Listed records:

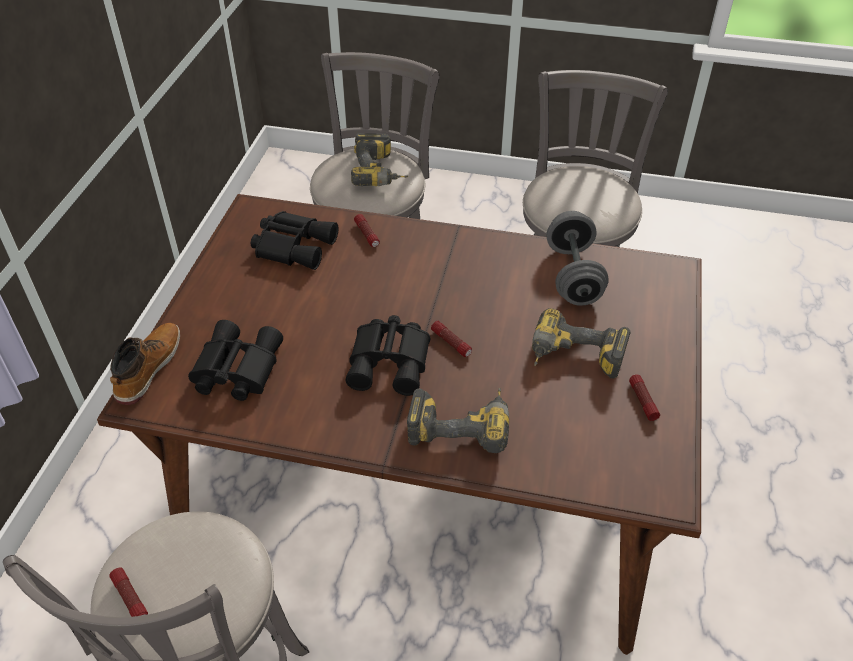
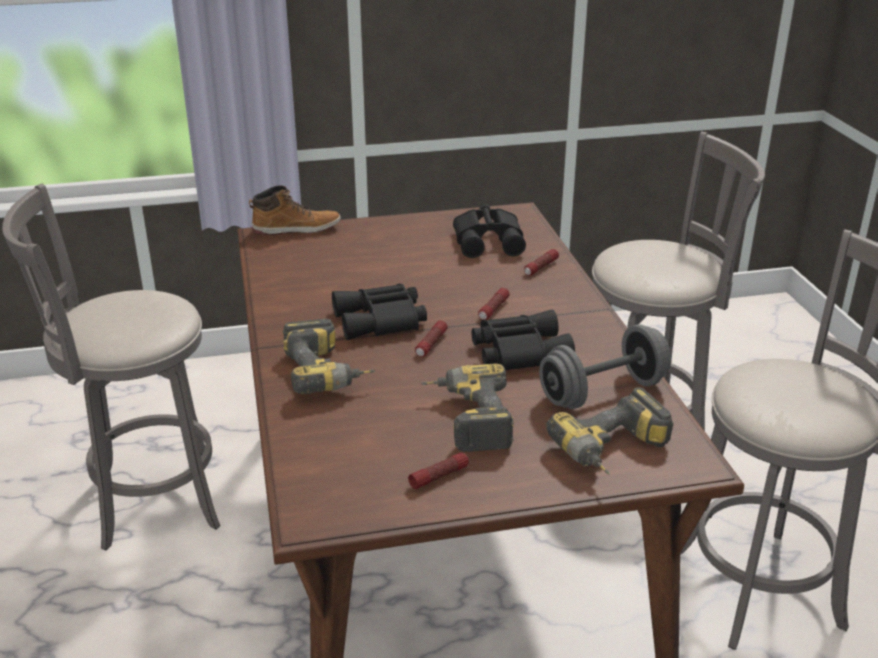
camera: 65 degrees right, 15 degrees down
flashlight [109,568,148,617] -> flashlight moved to [478,288,510,320]
black binoculars [188,320,283,401] -> black binoculars moved to [472,310,575,370]
power drill [351,133,409,186] -> power drill moved to [547,387,673,475]

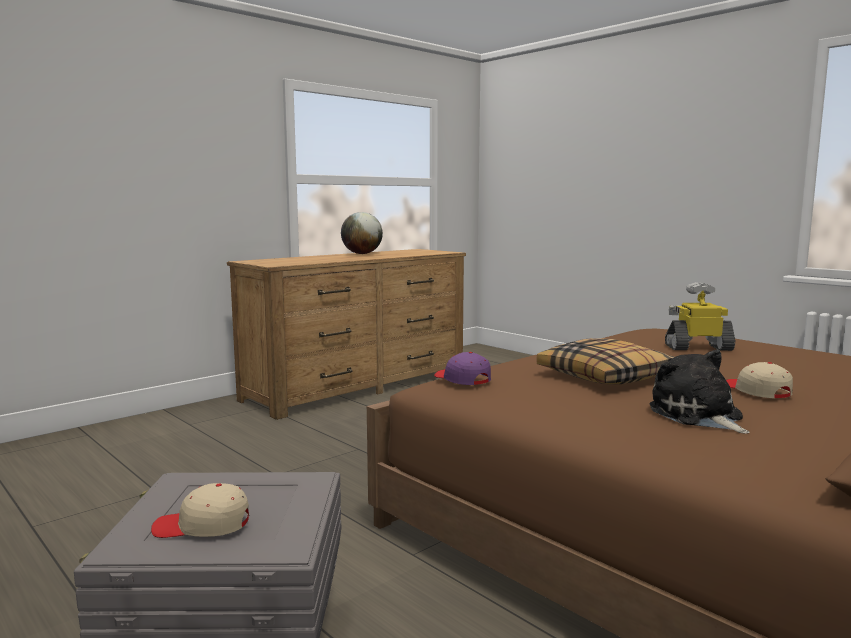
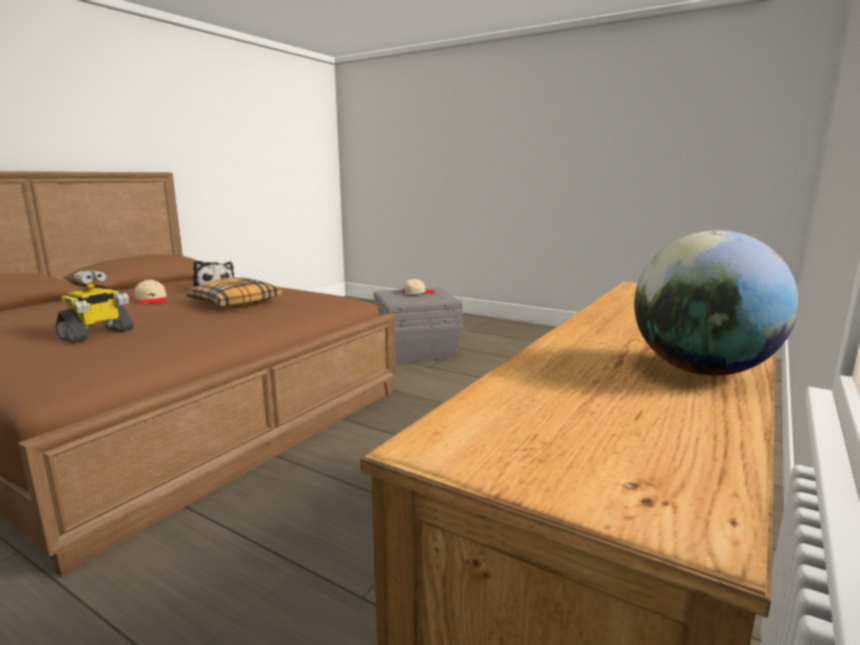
camera: 165 degrees right, 5 degrees up
purple cap [434,352,491,385] -> none
toy robot [665,282,735,351] -> toy robot turned 45 degrees counterclockwise [56,270,133,343]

Exercise prompt: Print the material exactly as given, but not the pictures.

Result below:
camera: 65 degrees right, 15 degrees down
flashlight [109,568,148,617] -> flashlight moved to [478,288,510,320]
black binoculars [188,320,283,401] -> black binoculars moved to [472,310,575,370]
power drill [351,133,409,186] -> power drill moved to [547,387,673,475]

camera: 165 degrees right, 5 degrees up
purple cap [434,352,491,385] -> none
toy robot [665,282,735,351] -> toy robot turned 45 degrees counterclockwise [56,270,133,343]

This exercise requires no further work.